__WHAT IS REQUIRED__. Below are records; reproduce exactly the lines from the one that has "right hip: (433, 290)" through the one that has "right hip: (370, 255)", ends included, and nothing more.

== Segment start ==

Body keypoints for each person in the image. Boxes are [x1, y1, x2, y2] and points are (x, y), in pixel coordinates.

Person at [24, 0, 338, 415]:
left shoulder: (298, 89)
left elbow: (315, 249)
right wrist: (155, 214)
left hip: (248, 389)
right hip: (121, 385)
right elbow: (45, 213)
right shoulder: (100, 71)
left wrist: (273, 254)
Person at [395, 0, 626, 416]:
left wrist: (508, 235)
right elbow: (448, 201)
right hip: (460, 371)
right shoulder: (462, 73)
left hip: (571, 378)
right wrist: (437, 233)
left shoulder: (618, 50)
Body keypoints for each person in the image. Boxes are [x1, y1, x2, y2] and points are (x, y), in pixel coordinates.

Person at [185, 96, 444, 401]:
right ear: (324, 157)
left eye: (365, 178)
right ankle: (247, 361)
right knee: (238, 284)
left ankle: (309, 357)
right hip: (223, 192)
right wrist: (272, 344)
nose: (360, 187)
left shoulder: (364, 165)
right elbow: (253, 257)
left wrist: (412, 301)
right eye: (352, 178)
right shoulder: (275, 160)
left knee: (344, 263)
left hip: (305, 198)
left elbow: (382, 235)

== Segment end ==
== Segment start ==

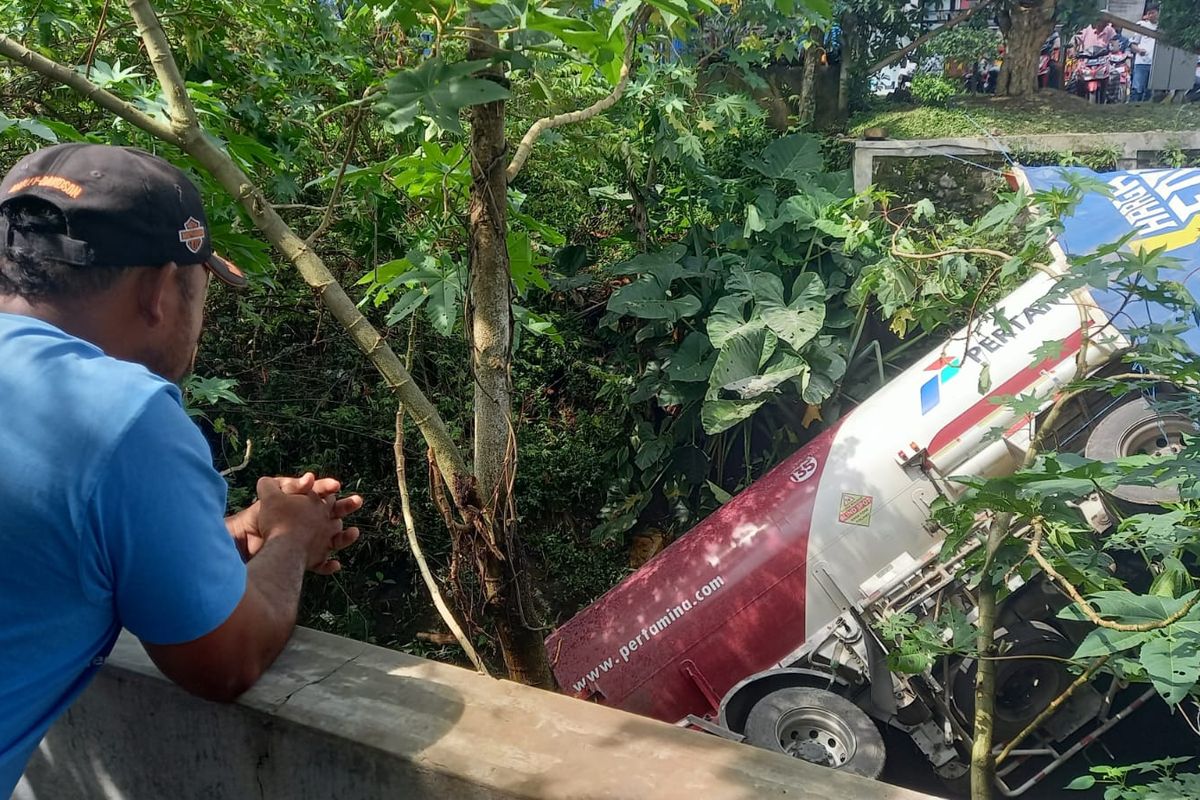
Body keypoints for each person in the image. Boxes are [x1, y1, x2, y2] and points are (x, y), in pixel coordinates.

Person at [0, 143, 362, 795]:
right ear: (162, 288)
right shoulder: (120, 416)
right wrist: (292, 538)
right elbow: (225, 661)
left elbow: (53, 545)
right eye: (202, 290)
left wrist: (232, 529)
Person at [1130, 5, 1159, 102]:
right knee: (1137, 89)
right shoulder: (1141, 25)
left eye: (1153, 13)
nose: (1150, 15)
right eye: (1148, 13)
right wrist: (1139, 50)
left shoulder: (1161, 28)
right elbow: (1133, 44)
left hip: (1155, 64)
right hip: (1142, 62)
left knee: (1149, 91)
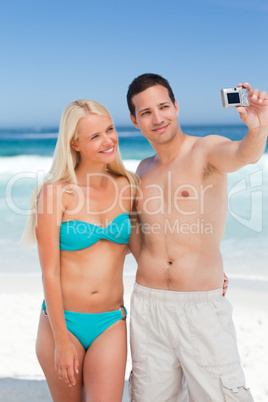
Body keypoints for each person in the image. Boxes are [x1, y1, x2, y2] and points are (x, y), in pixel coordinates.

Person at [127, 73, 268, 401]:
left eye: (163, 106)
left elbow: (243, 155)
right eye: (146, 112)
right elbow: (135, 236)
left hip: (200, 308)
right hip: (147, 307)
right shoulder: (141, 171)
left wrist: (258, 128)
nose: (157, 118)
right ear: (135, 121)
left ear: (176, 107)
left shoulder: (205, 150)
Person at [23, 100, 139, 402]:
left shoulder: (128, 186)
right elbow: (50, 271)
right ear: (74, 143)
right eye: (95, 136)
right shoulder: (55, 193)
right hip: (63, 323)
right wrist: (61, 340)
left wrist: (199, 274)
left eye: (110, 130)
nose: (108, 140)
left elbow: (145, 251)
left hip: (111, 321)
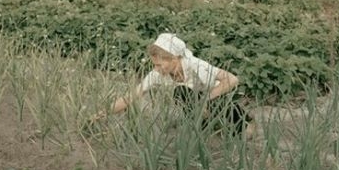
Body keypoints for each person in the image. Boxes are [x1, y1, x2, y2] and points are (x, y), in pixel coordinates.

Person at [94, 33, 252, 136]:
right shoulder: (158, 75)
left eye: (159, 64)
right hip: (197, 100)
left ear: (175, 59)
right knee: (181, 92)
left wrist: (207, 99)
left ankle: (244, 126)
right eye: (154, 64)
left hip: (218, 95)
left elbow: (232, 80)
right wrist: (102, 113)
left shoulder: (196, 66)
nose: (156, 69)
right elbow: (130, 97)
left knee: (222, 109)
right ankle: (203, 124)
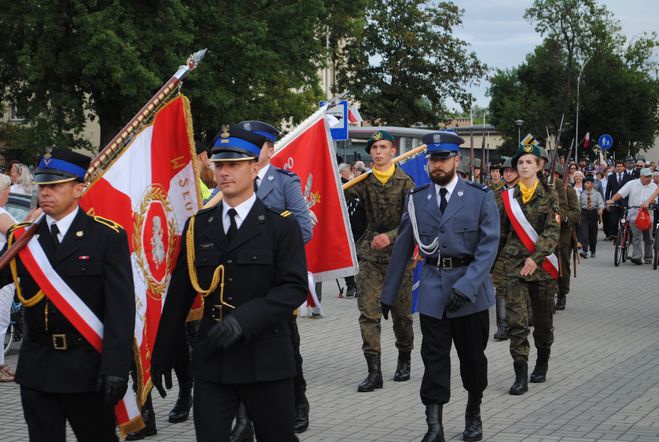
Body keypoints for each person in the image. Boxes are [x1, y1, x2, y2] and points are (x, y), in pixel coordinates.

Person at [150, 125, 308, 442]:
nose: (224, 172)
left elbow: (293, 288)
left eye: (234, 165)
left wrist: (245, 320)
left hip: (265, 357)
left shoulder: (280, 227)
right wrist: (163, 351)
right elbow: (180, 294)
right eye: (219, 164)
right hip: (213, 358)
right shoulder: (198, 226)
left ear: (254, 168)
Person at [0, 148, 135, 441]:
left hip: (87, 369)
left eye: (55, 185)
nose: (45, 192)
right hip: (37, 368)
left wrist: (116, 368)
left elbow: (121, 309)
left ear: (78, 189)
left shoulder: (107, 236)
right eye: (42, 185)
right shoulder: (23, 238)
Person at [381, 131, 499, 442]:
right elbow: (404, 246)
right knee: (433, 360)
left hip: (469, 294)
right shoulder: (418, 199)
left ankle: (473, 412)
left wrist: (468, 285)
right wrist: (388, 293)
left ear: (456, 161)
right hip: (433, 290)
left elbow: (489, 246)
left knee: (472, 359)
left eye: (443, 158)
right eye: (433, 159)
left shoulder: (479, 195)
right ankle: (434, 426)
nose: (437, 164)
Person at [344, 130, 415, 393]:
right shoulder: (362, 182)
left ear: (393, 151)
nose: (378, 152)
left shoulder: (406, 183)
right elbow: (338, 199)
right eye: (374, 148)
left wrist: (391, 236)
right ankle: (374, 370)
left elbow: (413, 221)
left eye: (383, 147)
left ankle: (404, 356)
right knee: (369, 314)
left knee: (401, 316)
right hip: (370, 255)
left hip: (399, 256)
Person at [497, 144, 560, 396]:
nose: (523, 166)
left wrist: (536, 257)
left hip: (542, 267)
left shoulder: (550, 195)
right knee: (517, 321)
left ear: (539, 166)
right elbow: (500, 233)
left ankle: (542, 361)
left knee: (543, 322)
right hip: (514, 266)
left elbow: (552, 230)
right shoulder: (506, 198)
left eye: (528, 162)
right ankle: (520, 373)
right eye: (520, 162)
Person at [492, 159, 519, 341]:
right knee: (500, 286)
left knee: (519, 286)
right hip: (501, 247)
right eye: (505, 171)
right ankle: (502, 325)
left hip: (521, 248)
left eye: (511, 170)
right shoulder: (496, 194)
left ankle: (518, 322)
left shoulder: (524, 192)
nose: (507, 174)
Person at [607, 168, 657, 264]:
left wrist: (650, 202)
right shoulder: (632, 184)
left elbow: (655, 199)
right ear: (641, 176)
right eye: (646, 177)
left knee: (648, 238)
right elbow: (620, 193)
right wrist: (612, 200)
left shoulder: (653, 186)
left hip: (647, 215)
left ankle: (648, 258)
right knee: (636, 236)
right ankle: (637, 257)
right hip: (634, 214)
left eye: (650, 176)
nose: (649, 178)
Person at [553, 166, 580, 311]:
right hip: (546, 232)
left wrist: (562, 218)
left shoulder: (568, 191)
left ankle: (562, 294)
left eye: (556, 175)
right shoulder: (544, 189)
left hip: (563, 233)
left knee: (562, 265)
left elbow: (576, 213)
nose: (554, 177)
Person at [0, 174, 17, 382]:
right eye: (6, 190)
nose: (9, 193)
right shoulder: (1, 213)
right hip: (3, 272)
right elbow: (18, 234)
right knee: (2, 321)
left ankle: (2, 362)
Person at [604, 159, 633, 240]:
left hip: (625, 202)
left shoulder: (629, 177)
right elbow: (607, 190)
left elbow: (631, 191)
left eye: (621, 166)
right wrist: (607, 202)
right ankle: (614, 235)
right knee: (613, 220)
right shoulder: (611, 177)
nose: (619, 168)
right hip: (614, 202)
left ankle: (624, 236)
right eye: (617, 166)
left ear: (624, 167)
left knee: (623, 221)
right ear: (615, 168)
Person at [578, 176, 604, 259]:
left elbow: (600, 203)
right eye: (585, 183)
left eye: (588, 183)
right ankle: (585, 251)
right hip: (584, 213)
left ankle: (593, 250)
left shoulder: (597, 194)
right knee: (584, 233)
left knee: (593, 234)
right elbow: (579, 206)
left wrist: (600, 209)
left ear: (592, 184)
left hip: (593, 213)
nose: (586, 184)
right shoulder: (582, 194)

== Segment end ==

__EXERCISE RESPONSE__.
right hip: (433, 290)
left elbow: (489, 246)
left knee: (472, 359)
left eye: (443, 158)
right eye: (433, 159)
left shoulder: (479, 195)
right ankle: (434, 426)
nose: (437, 164)
Person at [344, 130, 415, 393]:
right shoulder: (362, 182)
left ear: (393, 151)
nose: (378, 152)
left shoulder: (406, 183)
right elbow: (338, 199)
right eye: (374, 148)
left wrist: (391, 236)
right ankle: (374, 370)
left elbow: (413, 221)
left eye: (383, 147)
left ankle: (404, 356)
right knee: (369, 314)
left knee: (401, 316)
right hip: (370, 255)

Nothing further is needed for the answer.